それまで想像図でしかなかった日本地図が、
彼の手によって初めて実測による科学的なものに生まれ変わったわけで、
こうして作られた「大日本沿岸実測輿地図」は、その正確さから
昭和初期まで国土統計の基本図として用いられていたそうです。
彼の計測技術と計算はそれだけ精密なものだったんですね。
そんな忠敬は江戸時代中期の1745年(延享2年)に上総国小関村、
現在の千葉県山武郡九十九里町に生まれ、17歳の時に佐原村の商家・伊能家へ
養子として迎え入れられたといいます。以来約30年に渡って
伊能家の家業を切り盛りし、巨大な財を成したのでした。
測量の仕事を始めたのは家督を譲って隠居した後の話なので、
彼が現役の商人として活躍していた頃に住んでいたのが
ここ、伊能忠敬旧宅なのです。

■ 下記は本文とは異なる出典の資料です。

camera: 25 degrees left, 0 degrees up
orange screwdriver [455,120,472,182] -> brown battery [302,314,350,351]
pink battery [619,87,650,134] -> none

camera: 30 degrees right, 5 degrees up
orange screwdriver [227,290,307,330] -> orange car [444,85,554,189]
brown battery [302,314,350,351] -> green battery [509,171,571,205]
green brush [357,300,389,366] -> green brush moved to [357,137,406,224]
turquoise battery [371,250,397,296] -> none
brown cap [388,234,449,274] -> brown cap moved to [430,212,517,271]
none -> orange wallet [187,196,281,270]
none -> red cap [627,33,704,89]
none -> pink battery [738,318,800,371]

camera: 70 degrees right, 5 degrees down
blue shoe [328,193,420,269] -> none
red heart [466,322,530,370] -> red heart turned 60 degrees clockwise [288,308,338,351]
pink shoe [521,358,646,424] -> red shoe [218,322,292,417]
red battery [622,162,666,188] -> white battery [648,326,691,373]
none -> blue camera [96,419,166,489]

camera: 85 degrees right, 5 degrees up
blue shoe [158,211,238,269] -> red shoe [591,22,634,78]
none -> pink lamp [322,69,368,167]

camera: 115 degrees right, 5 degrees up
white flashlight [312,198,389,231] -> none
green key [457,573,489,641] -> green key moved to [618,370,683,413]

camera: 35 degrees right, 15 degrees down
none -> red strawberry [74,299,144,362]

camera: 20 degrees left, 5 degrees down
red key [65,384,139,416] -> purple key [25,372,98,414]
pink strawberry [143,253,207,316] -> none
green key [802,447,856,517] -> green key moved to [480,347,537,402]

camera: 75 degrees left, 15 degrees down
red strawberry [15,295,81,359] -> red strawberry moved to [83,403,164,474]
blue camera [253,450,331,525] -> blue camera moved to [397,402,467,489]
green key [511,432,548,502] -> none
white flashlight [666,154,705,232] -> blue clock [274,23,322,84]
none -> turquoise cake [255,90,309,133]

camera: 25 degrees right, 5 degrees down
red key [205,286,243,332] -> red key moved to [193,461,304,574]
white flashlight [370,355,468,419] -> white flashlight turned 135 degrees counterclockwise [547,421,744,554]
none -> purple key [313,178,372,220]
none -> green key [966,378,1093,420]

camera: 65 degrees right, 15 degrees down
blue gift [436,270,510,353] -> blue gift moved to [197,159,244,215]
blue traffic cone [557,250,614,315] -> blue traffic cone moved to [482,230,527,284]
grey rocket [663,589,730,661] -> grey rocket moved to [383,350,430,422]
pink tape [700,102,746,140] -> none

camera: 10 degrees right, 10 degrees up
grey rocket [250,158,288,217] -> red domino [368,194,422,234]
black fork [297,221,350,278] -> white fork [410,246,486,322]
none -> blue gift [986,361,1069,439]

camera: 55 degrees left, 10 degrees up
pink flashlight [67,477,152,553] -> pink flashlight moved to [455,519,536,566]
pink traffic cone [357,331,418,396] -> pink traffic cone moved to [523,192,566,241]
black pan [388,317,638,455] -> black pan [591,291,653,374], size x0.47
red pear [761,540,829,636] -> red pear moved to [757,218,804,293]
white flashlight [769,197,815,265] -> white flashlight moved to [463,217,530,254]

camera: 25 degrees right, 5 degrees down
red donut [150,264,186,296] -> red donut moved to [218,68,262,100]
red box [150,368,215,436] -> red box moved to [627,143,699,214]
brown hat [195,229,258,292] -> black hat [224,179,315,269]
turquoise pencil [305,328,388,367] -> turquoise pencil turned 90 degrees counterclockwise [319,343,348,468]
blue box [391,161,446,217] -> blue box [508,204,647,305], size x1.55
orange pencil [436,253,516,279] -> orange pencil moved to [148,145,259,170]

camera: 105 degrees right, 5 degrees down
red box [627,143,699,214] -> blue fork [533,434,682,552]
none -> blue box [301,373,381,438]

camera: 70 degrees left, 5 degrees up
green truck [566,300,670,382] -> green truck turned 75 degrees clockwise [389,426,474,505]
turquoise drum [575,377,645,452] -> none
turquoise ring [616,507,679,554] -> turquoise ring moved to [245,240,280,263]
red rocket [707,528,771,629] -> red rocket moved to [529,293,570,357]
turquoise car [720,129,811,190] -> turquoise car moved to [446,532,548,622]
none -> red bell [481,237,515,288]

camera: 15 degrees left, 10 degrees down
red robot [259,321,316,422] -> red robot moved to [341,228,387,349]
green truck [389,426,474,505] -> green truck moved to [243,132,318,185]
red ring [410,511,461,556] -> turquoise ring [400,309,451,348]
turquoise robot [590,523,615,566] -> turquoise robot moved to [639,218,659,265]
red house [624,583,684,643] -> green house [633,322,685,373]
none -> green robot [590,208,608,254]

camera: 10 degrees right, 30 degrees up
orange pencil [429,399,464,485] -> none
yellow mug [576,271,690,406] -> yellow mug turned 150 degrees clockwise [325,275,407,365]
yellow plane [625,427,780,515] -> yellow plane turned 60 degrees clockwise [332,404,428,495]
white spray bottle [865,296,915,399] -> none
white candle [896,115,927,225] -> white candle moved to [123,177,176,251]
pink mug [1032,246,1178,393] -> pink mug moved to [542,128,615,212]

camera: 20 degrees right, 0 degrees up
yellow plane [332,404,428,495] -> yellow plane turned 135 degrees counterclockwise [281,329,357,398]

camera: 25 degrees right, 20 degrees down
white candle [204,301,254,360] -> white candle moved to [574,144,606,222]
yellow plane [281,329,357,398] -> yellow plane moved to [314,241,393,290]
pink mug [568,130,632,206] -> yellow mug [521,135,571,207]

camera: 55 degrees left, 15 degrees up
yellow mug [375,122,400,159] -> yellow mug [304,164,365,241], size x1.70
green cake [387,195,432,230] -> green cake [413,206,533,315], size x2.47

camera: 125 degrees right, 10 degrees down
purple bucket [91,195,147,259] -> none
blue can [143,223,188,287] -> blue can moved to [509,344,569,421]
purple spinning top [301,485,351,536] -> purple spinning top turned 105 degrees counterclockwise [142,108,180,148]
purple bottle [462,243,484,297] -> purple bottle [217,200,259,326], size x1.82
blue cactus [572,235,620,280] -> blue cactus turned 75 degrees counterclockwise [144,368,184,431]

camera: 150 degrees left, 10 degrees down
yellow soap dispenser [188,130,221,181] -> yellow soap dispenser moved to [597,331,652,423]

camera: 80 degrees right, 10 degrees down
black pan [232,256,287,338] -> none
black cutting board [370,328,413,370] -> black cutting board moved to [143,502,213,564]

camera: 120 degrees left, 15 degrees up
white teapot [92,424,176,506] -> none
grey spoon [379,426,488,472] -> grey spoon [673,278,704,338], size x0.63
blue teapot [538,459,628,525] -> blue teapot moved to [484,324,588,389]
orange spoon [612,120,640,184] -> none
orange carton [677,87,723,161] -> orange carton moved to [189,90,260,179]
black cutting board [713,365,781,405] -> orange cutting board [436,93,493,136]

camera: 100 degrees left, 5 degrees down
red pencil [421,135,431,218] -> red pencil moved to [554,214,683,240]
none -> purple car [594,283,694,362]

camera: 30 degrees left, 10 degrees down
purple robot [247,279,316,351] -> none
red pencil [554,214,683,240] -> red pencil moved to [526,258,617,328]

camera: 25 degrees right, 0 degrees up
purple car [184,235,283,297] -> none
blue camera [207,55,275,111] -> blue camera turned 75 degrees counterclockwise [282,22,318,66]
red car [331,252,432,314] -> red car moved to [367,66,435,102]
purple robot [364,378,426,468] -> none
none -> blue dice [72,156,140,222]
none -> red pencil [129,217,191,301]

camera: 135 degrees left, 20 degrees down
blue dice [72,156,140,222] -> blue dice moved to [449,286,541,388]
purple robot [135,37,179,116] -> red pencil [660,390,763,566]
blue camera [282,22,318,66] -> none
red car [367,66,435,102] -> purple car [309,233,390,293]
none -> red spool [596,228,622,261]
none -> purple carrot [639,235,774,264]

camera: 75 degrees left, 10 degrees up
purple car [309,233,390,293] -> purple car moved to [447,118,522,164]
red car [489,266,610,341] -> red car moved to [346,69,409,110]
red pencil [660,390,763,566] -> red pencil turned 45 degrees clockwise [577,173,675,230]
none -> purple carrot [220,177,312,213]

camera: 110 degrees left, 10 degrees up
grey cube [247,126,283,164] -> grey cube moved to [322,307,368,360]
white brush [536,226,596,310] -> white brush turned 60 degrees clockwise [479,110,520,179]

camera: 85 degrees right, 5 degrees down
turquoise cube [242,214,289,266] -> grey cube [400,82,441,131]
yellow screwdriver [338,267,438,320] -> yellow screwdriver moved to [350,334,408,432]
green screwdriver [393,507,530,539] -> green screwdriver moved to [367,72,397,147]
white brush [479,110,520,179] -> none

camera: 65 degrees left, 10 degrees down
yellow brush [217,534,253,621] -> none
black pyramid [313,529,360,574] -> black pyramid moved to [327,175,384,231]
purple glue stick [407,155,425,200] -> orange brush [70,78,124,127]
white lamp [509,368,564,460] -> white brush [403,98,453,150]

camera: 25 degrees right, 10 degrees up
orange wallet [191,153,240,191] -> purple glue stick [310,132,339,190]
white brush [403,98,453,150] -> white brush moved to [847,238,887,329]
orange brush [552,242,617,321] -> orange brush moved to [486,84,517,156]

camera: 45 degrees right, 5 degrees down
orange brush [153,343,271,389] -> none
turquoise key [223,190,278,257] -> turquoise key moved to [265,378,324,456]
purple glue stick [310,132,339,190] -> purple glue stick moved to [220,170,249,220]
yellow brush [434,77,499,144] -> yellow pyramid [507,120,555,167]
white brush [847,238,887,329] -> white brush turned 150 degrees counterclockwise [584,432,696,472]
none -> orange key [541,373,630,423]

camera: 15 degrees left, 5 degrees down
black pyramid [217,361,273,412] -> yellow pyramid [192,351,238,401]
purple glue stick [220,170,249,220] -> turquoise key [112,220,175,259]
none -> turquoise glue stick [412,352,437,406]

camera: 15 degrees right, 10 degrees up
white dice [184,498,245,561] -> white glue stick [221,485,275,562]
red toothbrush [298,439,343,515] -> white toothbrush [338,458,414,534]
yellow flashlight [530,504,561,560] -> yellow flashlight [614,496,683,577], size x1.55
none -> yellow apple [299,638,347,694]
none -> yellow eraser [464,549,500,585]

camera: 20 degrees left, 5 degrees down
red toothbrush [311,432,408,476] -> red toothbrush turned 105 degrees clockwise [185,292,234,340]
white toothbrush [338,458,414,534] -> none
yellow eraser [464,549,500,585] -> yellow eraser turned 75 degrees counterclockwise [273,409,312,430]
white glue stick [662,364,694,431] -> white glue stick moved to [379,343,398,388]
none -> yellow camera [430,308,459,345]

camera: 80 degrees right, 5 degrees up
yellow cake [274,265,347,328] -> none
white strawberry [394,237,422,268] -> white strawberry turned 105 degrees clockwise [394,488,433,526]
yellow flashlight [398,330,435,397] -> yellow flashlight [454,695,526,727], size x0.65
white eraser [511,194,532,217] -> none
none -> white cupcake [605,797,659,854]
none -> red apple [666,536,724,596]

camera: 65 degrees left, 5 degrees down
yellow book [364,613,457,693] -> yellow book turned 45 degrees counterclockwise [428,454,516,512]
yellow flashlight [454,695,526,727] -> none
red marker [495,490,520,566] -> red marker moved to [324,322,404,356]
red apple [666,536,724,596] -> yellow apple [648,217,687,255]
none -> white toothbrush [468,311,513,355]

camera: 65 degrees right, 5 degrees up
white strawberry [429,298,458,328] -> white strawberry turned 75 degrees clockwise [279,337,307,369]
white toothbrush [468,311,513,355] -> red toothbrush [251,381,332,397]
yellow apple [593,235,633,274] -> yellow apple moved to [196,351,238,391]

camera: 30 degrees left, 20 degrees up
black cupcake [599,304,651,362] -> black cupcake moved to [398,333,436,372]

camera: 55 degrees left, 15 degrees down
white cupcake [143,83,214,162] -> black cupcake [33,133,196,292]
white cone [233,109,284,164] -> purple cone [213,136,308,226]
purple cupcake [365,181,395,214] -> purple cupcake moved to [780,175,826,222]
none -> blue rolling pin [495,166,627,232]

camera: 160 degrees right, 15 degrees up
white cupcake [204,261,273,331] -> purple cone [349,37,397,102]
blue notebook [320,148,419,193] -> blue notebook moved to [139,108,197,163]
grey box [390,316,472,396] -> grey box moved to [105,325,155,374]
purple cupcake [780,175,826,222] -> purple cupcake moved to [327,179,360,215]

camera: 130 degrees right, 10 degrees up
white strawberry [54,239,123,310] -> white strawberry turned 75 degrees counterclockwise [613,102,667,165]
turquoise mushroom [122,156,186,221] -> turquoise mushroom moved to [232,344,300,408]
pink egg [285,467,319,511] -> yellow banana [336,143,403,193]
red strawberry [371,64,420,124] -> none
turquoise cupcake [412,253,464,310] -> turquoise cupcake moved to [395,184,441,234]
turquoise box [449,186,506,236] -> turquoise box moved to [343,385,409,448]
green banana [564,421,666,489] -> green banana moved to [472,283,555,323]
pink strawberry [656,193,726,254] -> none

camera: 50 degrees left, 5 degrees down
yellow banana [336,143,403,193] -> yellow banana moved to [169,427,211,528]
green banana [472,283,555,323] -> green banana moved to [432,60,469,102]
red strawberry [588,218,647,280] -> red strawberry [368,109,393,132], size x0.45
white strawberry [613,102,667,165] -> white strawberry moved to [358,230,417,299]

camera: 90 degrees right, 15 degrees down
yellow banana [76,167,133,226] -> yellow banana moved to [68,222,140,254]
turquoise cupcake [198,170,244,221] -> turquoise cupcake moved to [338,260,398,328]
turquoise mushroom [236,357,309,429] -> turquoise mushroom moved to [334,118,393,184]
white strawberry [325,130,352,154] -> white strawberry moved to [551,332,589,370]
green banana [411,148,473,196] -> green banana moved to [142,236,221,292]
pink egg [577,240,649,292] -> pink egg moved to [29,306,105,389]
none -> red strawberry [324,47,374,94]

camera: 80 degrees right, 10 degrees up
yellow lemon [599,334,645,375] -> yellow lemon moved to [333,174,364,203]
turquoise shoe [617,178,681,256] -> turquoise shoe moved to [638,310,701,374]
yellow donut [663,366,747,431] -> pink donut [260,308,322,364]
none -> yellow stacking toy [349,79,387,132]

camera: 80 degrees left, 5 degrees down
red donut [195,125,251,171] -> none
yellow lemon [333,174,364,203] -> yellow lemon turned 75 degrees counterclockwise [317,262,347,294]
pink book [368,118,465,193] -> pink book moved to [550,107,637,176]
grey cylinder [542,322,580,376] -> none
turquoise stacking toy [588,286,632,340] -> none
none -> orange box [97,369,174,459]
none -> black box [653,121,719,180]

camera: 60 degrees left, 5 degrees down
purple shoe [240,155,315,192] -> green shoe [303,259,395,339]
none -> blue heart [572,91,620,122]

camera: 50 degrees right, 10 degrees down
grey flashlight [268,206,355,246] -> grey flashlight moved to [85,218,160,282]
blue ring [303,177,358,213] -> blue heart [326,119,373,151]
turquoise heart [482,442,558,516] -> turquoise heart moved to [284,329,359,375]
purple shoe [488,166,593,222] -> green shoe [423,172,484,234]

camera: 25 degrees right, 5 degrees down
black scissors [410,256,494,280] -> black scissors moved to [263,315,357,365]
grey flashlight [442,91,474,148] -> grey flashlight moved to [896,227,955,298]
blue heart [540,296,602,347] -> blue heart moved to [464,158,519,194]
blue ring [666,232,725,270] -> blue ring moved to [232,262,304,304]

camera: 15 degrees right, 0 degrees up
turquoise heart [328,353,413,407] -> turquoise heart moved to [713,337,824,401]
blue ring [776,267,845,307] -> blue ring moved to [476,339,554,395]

何だか話が長くなりましたが
佐原に行ったら街歩きと共にこの旧宅も見学してみては如何でせうか?
もちろんこの旧宅、国指定の史跡です。

佐原の町からあと一歩進み、利根川を渡ればそこは茨城県。
本当は川を越して霞ヶ浦や鹿島神宮まで行きたかったのですが
もうすぐ日が暮れる時刻だったので、さすがにそれは無理そう。
茨城県へ出る事は断念しましたが、せめて代わりに見る所はないかと思い
鹿島神宮と並んで武道の神様を祀る香取神宮へ向かったかすこば。
佐原市街地から車で15分ほど走った所にある香取神宮は
少しばかり鬱蒼とした森の中にある静かな神社です。
かなりマニアックな話になりますが、鹿島・香取の両神宮は
武道の神と称えられるだけあって、ここを拠点に古武道、特に剣術が隆盛した所です。
室町時代中期、鹿島神宮では神官の卜部(うらべ)氏が
「関東七流(鹿島七流とも)」と呼ばれる剣術流派を伝承させていき、
一方の香取神宮では飯笹長威斎家直(いいざさちょういさいいえなお)なる人物が
日本剣術の創始と言われる香取神道流という剣術流派を興したのであります。
そうした武術の神、香取神宮を見学させて頂いた拙者。
境内はかなり広く、ここで剣術の修練をやっていたのか?と思えてきます。
鳥居から結構歩いて辿り着いた拝殿は、黒で統一された落ち着きのある建物で
質実剛健を旨とする武神を祀るにはうってつけの雰囲気。
派手派手しい朱塗りの神殿とは違い、重厚感を覚えるというか、
何か特別な迫力に圧倒される感じがありますな。
夕暮れ時の神社には、やはり神様が舞い降りているのでしょうか…。

千葉県の北辺を横断する形でドライブしてきた本日の行程も
これにて終了。茨城県に渡ってみようかという衝動を抑えつつ、
香取神宮の目前にある佐原香取ICから東関道に乗り、帰宅の途につきました。
1日かけて横断してきた道のりでしたが、やはり高速を使えばあっという間に過ぎ去り
一時間ほどで東京都に入り、そこからまた一時間もすれば自宅に到着。
さほど遅くもない時刻に家へ帰り着いたのでありました。